How-To Video: Make a Match The Memory game in 5 minutes

I made a video showing just how easy it is to make a Match The Memory game in just a few minutes.

Now go create your own game!

Video transcript:

Hi, I’m Curtis, and I’m going to show you how to make your own personalized memory matching game in just about five minutes right here on Match the Memory.  It’s easy… and when you’re done, you’ll have a completely customized memory game that you can show off to your friends and family.

So, we’ll start at the Match The Memory home page, matchthememory.com.  And just to show you how fast we can do it, I’ll start this stopwatch before we begin.  So I’ll click this big “Create” button to get going.  That’ll take me to this page where I can start deciding what I want my game to look like and what I want my game to be named.

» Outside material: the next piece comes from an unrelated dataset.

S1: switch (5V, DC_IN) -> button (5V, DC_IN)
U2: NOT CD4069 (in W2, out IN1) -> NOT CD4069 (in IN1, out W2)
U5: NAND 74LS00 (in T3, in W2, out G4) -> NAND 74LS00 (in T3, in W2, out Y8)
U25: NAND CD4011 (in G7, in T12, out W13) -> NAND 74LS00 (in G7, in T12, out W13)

But first, you’ll notice this big warning box up here.  It says I’m not logged in to the site.  I can still create my game, but if I want to be able to come back and edit it later, I need to have an account with Match The Memory.  So I click Log in, and it takes me to a page where there are several service providers that I can use to verify who I am, so that nobody else can come back and change my game later on.  So I click to sign in with my Yahoo account, and it takes me back to the “Create A Game” page where it tells me I’ve been logged in.

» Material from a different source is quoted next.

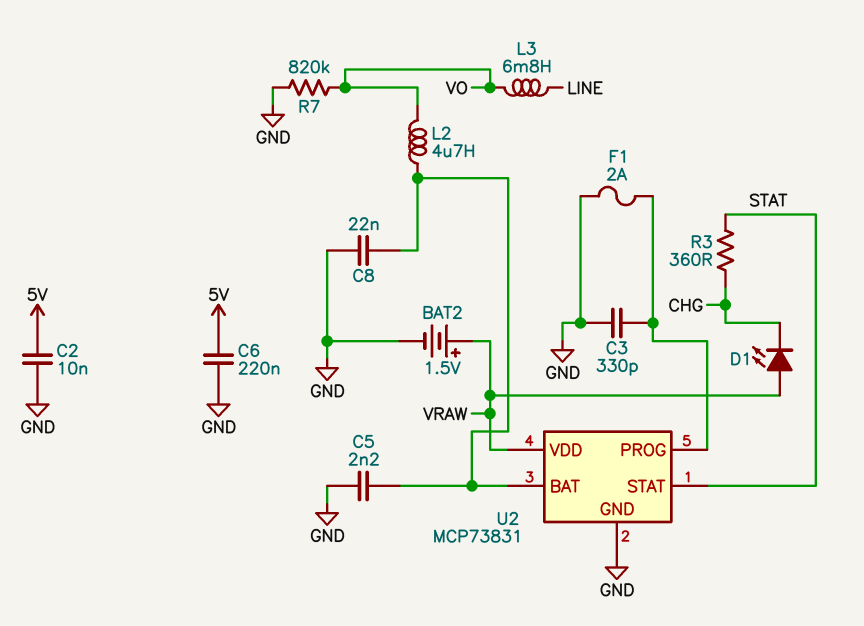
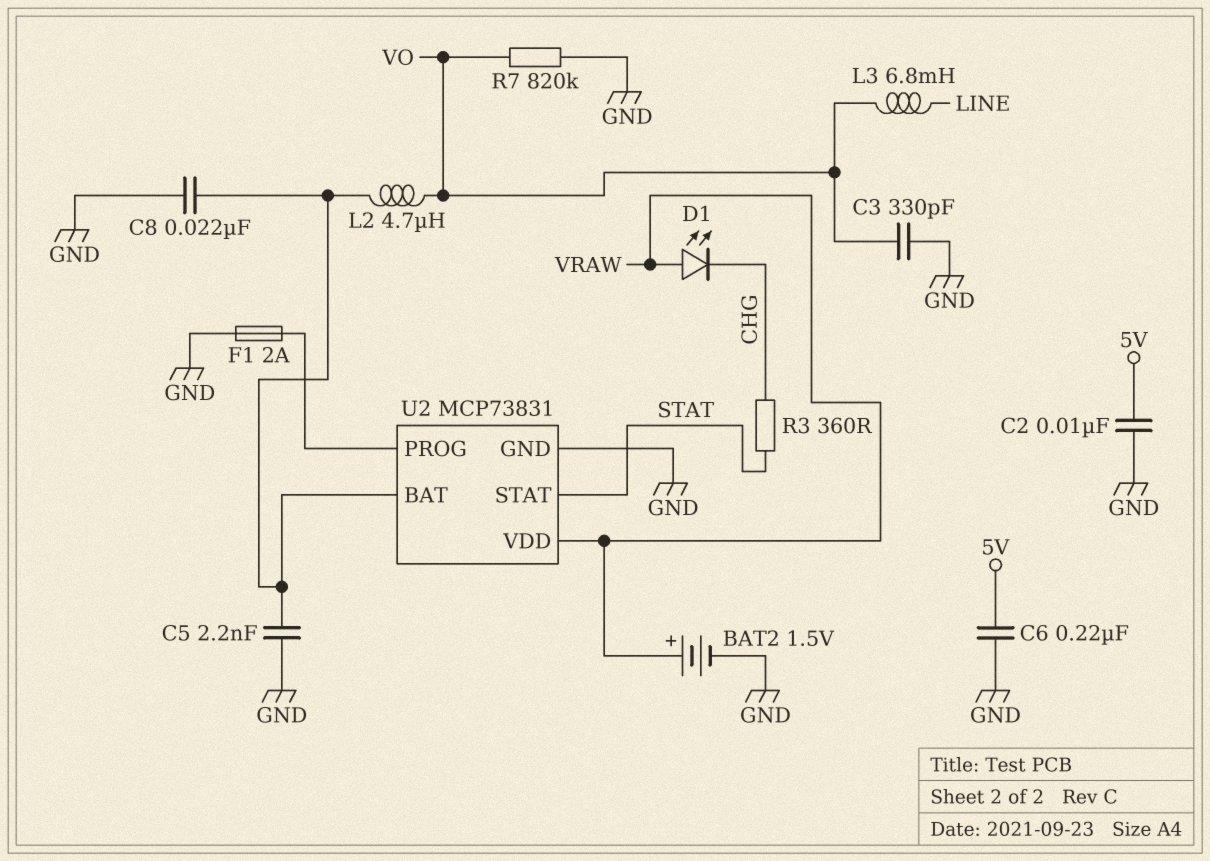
C3: 330pF (GND, U2/PROG) -> 330pF (GND, VO)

So I’ve decided that I want to make a game showing off my daughter when she was a baby.  So I put in the address “baby audrey” — and it tells me this is how people will get to the game … matchthememory.com slash baby audrey.  The game title is what shows up at the top of the page, we’ll call this “Memories of Baby Audrey”.

Now here on my desktop, I have nine pictures that I want to be able to put into my game, so I’ll change the number of matches to nine.  But I can add or remove cards later on if I decide that one of these pictures doesn’t look good, or if I find another cute photo of Audrey that I want to put on the game, I can do that later.

So as I scroll down here, I see some option for what I want — how my game can look.  I’ve got portrait or landscape in the Layout — more of my Baby Audrey pictures are horizontal, so I’m going to stick with Landscape.  But you’ll notice as I change these options, the preview over here on the right updates, so I can see what the cards will look like.

Next, I have these themes, there’s Back to School, Happy Birthday, some cool patterns… but I’m going to stick with “Baby Girl” theme.  I can change what will appear on my cards — just a picture, just some text, and/or a combination of both.  I can tweak the colors by clicking on this color icon and moving it around the wheel, and that updates here.  And I can make the font size bigger or smaller — let’s make this a 30.  And I can pick a different font.  By default, this “Baby Girl” theme gives me the “Kristen” font, but I can decide that I want “Hank” instead and that changes.

I decide that I do want this to be a public game, so everyone can see it from the search function.  I’m finished, and I click create game.

That takes us to this next page, where it says I’ve successfully created my game and where I can edit the details.  So I click “Browse” to upload my pictures and find my photos on my desktop.  I can upload all of them at once, and you can see the program chew through all of them, It will add them to my nine cards.  It even renames new cards based on what my pictures were named on my desktop, and since I chose Text over Picture for what the cards will look like, it will put the same file name in for the text on my cards.  So I can look at my cards, I see Audrey eating licorice, I’ll go through them all to make sure the photos look good, there’s nothing weird, change the position of any part of the text that blocks an interesting part of the picture, I can make it go to the top right instead, just checking all my cards to make sure they look nice, all my text fits.

And that’s the basics of making a game.  I can go play my game right now, just a few minutes after I started.  Let’s take a look at that.  It loads the game cards, and my game is ready.  If I wanted I could back go to add a Youtube movie, add some text that pops up, but here we are, 4 minutes and 55 seconds after we started, and we’re finished.  So that’s the basics of making a game, I hope you enjoy your own game here on Match The Memory.  Thanks.